(Records provided)

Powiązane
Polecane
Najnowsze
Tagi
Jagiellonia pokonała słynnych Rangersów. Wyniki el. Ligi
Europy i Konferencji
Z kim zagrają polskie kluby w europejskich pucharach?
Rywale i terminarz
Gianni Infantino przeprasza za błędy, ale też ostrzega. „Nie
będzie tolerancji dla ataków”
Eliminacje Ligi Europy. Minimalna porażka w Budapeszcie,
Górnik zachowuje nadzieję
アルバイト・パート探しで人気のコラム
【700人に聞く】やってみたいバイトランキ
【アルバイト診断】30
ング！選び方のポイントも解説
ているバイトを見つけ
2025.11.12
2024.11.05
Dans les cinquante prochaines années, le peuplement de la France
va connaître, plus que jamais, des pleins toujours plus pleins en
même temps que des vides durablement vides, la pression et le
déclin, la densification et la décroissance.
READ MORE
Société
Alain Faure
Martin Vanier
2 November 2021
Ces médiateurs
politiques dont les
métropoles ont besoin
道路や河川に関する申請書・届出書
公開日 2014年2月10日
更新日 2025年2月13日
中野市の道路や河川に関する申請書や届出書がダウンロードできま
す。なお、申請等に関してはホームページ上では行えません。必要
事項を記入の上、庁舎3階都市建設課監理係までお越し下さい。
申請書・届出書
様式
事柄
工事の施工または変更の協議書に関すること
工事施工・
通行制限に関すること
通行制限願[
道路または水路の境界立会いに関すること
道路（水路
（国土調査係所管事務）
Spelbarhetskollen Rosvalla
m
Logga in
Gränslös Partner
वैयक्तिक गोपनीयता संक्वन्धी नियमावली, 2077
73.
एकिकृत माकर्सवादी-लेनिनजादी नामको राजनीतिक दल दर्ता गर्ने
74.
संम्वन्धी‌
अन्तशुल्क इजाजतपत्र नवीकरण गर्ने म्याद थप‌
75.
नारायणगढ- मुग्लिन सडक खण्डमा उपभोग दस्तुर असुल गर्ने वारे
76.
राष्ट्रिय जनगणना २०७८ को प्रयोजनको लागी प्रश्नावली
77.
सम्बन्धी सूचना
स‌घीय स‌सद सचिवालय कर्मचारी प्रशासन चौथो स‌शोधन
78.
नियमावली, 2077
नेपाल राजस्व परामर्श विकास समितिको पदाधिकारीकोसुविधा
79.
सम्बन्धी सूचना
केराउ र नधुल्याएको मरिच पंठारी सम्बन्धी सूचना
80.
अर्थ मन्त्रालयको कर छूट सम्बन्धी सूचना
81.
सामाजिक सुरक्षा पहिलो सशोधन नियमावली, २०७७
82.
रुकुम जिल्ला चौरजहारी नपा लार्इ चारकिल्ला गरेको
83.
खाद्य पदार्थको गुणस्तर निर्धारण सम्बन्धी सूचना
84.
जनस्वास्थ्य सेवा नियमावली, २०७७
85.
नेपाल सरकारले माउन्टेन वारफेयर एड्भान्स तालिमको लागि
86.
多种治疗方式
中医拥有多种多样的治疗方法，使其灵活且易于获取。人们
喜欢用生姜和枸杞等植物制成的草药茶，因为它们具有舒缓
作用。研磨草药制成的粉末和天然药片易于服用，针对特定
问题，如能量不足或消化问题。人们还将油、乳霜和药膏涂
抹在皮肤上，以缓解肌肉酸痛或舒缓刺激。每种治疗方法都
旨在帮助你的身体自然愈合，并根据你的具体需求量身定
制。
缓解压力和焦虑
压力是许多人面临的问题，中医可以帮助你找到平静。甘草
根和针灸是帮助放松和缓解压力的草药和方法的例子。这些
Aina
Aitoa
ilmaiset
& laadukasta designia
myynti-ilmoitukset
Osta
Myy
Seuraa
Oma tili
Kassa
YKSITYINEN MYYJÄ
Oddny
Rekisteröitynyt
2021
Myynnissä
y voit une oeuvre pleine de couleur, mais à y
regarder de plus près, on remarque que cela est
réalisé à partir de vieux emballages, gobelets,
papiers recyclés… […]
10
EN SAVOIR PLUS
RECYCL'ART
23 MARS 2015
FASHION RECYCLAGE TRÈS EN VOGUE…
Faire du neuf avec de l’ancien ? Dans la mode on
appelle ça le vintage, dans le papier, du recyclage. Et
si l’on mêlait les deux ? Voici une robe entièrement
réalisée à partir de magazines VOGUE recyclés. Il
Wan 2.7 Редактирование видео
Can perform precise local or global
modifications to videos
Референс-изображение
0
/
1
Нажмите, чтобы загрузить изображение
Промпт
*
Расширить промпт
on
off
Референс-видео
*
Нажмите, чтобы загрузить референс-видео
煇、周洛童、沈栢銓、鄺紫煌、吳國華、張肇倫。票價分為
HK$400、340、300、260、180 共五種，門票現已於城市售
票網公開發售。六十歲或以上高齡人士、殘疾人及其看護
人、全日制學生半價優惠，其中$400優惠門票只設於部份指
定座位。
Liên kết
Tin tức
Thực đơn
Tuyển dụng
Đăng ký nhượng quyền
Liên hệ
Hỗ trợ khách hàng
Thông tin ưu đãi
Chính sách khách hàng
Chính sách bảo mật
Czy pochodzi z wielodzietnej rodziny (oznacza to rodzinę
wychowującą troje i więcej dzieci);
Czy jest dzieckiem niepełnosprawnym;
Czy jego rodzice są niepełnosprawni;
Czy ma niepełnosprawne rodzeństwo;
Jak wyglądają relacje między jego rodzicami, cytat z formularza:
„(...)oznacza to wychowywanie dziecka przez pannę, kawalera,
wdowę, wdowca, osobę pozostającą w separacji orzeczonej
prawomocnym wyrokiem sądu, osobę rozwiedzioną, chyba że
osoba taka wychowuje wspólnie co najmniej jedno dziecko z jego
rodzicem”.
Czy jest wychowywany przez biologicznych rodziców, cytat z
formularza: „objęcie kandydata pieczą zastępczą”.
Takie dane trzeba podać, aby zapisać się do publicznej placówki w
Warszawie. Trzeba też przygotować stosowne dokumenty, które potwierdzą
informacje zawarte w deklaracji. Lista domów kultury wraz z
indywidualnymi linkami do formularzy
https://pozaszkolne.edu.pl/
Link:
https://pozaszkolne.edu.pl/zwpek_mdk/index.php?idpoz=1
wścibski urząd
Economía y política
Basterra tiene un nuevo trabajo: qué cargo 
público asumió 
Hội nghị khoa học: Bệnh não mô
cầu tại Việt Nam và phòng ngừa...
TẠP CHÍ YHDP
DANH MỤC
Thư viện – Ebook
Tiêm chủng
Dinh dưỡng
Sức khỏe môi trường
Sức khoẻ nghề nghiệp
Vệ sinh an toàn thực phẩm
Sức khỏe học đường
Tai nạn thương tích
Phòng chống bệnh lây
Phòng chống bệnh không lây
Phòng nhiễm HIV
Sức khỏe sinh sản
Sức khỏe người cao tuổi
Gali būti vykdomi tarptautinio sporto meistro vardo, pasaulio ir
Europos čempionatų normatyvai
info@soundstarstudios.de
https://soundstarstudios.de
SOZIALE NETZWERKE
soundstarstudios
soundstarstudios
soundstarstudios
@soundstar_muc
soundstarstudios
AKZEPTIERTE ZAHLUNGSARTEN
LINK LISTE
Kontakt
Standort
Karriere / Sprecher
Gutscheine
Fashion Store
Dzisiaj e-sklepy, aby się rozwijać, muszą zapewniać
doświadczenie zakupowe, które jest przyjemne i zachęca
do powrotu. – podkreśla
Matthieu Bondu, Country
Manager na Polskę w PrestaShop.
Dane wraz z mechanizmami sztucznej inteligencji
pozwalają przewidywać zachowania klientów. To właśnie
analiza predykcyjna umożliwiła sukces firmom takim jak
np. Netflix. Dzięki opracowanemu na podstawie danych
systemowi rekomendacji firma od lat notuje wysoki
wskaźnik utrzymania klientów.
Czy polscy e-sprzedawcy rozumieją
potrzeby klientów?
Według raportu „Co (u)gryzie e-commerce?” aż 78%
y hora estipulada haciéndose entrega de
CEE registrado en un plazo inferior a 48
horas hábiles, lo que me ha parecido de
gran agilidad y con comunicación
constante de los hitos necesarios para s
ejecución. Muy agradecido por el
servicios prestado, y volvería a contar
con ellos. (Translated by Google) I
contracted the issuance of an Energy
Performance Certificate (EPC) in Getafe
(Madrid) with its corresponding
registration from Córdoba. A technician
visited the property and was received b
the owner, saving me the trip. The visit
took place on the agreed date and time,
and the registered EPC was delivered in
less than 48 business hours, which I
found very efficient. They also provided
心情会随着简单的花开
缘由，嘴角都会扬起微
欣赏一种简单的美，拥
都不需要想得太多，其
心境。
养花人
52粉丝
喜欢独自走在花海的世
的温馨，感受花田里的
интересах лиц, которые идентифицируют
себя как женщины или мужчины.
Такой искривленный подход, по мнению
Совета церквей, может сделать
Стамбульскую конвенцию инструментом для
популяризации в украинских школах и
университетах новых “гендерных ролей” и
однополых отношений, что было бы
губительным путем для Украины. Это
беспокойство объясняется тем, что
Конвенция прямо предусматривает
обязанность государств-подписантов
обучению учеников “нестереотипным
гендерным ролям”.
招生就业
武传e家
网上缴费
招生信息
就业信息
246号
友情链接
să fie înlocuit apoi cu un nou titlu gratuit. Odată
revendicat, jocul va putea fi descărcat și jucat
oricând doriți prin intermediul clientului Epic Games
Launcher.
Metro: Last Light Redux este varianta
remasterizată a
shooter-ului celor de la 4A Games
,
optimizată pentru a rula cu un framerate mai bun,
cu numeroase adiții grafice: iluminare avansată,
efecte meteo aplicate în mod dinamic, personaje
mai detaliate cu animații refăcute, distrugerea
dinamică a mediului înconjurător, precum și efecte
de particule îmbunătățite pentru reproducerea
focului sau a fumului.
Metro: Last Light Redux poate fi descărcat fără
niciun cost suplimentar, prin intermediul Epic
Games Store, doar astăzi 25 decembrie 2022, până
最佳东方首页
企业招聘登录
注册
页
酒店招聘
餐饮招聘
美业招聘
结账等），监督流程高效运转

(End Records provided)

◆ The problem ◆
Render everything from the start of the items down to and including the line containing "Dans les cinquante" as a JSON list of strings, one string per line, leaving out blank lines.

◆ Written response ◆
[
  "Powiązane",
  "Polecane",
  "Najnowsze",
  "Tagi",
  "Jagiellonia pokonała słynnych Rangersów. Wyniki el. Ligi",
  "Europy i Konferencji",
  "Z kim zagrają polskie kluby w europejskich pucharach?",
  "Rywale i terminarz",
  "Gianni Infantino przeprasza za błędy, ale też ostrzega. „Nie",
  "będzie tolerancji dla ataków”",
  "Eliminacje Ligi Europy. Minimalna porażka w Budapeszcie,",
  "Górnik zachowuje nadzieję",
  "アルバイト・パート探しで人気のコラム",
  "【700人に聞く】やってみたいバイトランキ",
  "【アルバイト診断】30",
  "ング！選び方のポイントも解説",
  "ているバイトを見つけ",
  "2025.11.12",
  "2024.11.05",
  "Dans les cinquante prochaines années, le peuplement de la France"
]